The word “gesture” has stayed in my head for weeks now. I hope to fulfill the wish of Bataille and work out an entry into a critical dictionary that examines the task of, and not merely the meaning of, “gesture.”[1] In its latest iteration in my thinking, it is tasked with suggesting the fate of printed books, magazines, chapbooks and journals. Earlier this week, Saraba Magazine released its first individual poetry chapbook, a suite of fourteen poems by co-publisher Dami Ajayi. In the press release, Dami Ajayi’s poems is said to have “notoriously stayed out of print” and in my preface to the chapbook I reflect on how poetry “is falling apart in my time” because the collection is self-published.
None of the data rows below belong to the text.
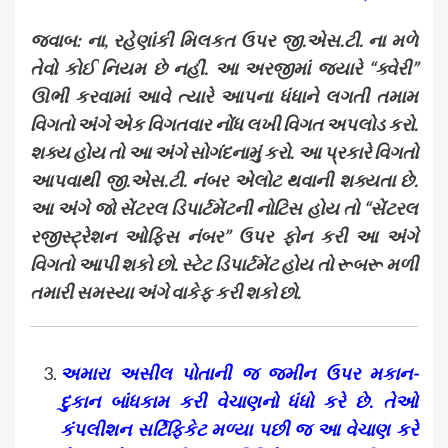
જવાબ: ના
,
રહેણાંકી મિલકત ઉપર જી.એસ.ટી. ના મળે
તેવો કોઈ નિયમ છે નહીં. આ અરજીમાં જ્યારે “ક્વેરી”
ઊભી કરવામાં આવે ત્યારે આપના ધંધાને લગતી તમામ
વિગતો અંગે એક વિગતવાર નોંધ લખી વિગત અપલોડ કરો.
શક્ય હોય તો આ અંગે સોગંદનામું કરો. આ પ્રકારે વિગતો
આપવાથી જી.એસ.ટી. નંબર એલોટ થવાની શક્યતા છે.
આ અંગે જો સેંટરલ ડિપાર્ટમેંટની નોટિસ હોય તો “સેંટરલ
રજીસ્ટ્રેશન ઓફિસ નંબર” ઉપર ફોન કરી આ અંગે
વિગતો આપી શકો છો. સ્ટેટ ડિપાર્ટમેંટ હોય તો રૂબરૂ મળી
તમારી સમસ્યા અંગે વાકેફ કરી શકો છો.
અમારા અસીલ પોતાની જ જમીન ઉપર મકાન-
દુકાન બાંધકામ કરી વેચાણનો ધંધો કરે છે. તેઓ
કંપલીશન સર્ટિફિકેટ મળ્યા પછી જ આ વેચાણ કરે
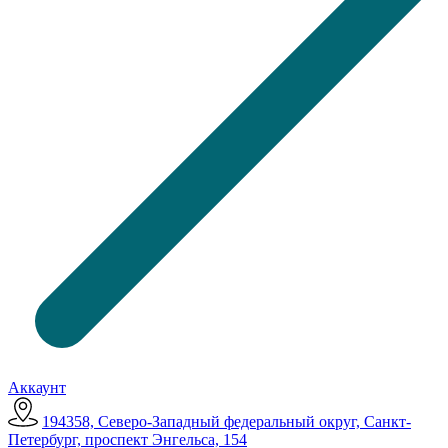
Аккаунт
194358, Северо-Западный федеральный округ, Санкт-
Петербург, проспект Энгельса, 154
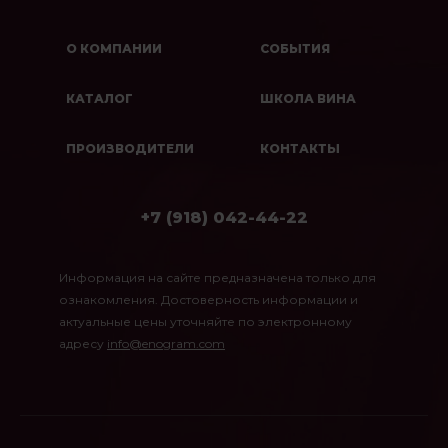
О КОМПАНИИ
СОБЫТИЯ
КАТАЛОГ
ШКОЛА ВИНА
ПРОИЗВОДИТЕЛИ
КОНТАКТЫ
+7 (918) 042-44-22
Информация на сайте предназначена только для
ознакомления. Достоверность информации и
актуальные цены уточняйте по электронному
адресу
info@enogram.com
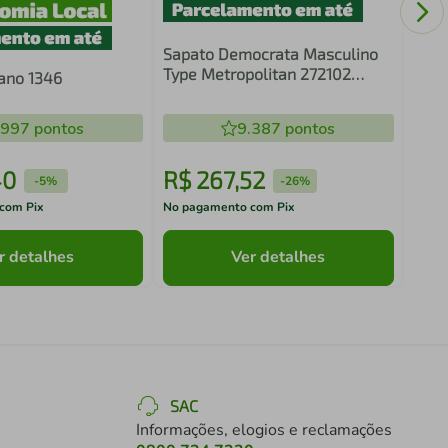
Sapato Democrata Masculino
Type Metropolitan 272102
ano 1346
Conhaque
.997
pontos
9.387
pontos
40
R$
267
,
52
R$
-
5%
-
26%
com Pix
No pagamento com Pix
No pa
r detalhes
Ver detalhes
SAC
Informações, elogios e reclamações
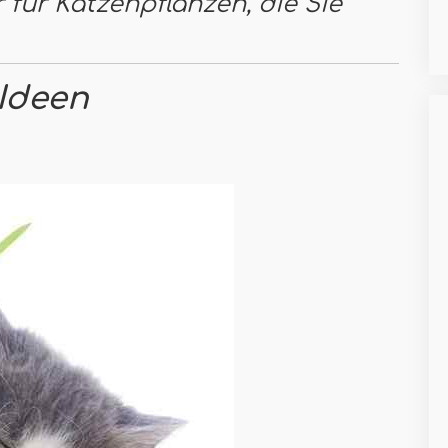
 für Katzenpflanzen, die Sie
Ideen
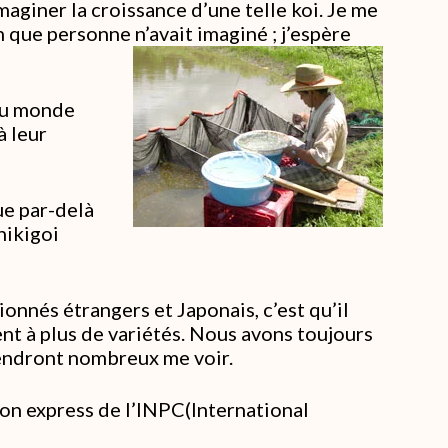
maginer la croissance d’une telle koi. Je me
 que personne n’avait imaginé ; j’espère
 du monde
à leur
ue par-delà
hikigoi
onnés étrangers et Japonais, c’est qu’il
ent à plus de variétés. Nous avons toujours
viendront nombreux me voir.
ion express de l’INPC(International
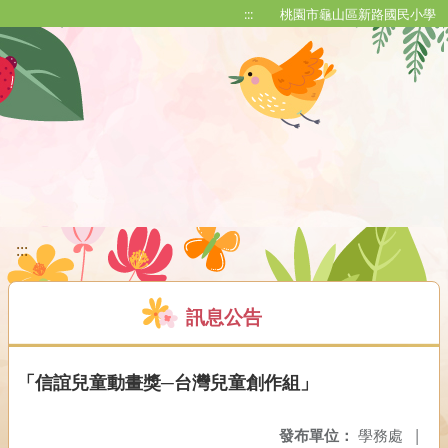
移至網頁之主要內容區位置
:::
桃園市龜山區新路國民小學
:::
訊息公告
「信誼兒童動畫獎─台灣兒童創作組」
發布單位：
學務處
|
Illa Amudi, Saraba’s graphic designer, came up with the idea that the chapbook can be “read on all PDF-compatible devices or printed for keep.” Pearl Osibu, in her impassioned “not-a-review” of the chapbook ends with “I know what I will do. I will print this chapbook and keep under my pillow – my bible, my devotional.” This idea immediately becomes a counter-argument to the point that printed matter is becoming obsolete. Print books are emotional gestures. I want to keep thinking of strategies to offer that gesture in my role as co-publisher of Saraba Magazine. I propose that “printed matter” will become a counterpoint to the amorphous, fleeting Internet; I have to, like Triple Canopy, offer strategies that slow it down.

II

While watching the second installment of Musée de la Danse: Three Collective Gestures, I made notes about contemporary dance. My involvement with criticism began with an attempt to write about contemporary dance, at a workshop where Qudus Onikeku was one of the facilitators. This was in November 2009. Mr Onikeku was part of 24 dancers that performed “Levée des Conflits Extended” (“Suspension of Conflicts Extended”) by the French choreographer Boris Charmatz. “The concept at the core of “Levée” is mathematical. The dance consists of a sequence of 25 simple and repetitive movements, but there are only 24 dancers. So when each of the dancers is executing one of the movements, something is left out,” reports Brian Seibert. While attempting to figure out what was unfolding in front of me, I came up with the idea that contemporary dance was the most successful invective against spectacularization. It is a troubling display of moving bodies, in a place that is better termed a “space” than a “stage.” And to use Sherman Fleming’s words, this sort of contemporary dance is a “noncommodifiable energy,” the kind that tasks you to see and not necessarily to understand. It’s like the “object theatre” in American performance art of the 1970s, or the performance pieces of Jelili Atiku: everyday mundane items become something other than themselves, yet their resulting substance is hard to define. But the bodies on display, like the mundane items, emerge as souvenirs attached to memory. We will not forget what we do not understand.

 

Endnote[2]


[1] An introduction to Bataille’s critical dictionary is here
[2] “Thought Scores” are numbered on-the-go-ideas originating from ongoing research, readings, conversations, weblinks, controversies, etc. I am drawn to. I’ve never succeeded in keeping my word about “series” and side-projects – for instance “Afropicking”, Weekly Round Ups” – but “Thought Scores” will be an easier promise to keep as I hope that the items will be as though I’m performing thoughts on the go.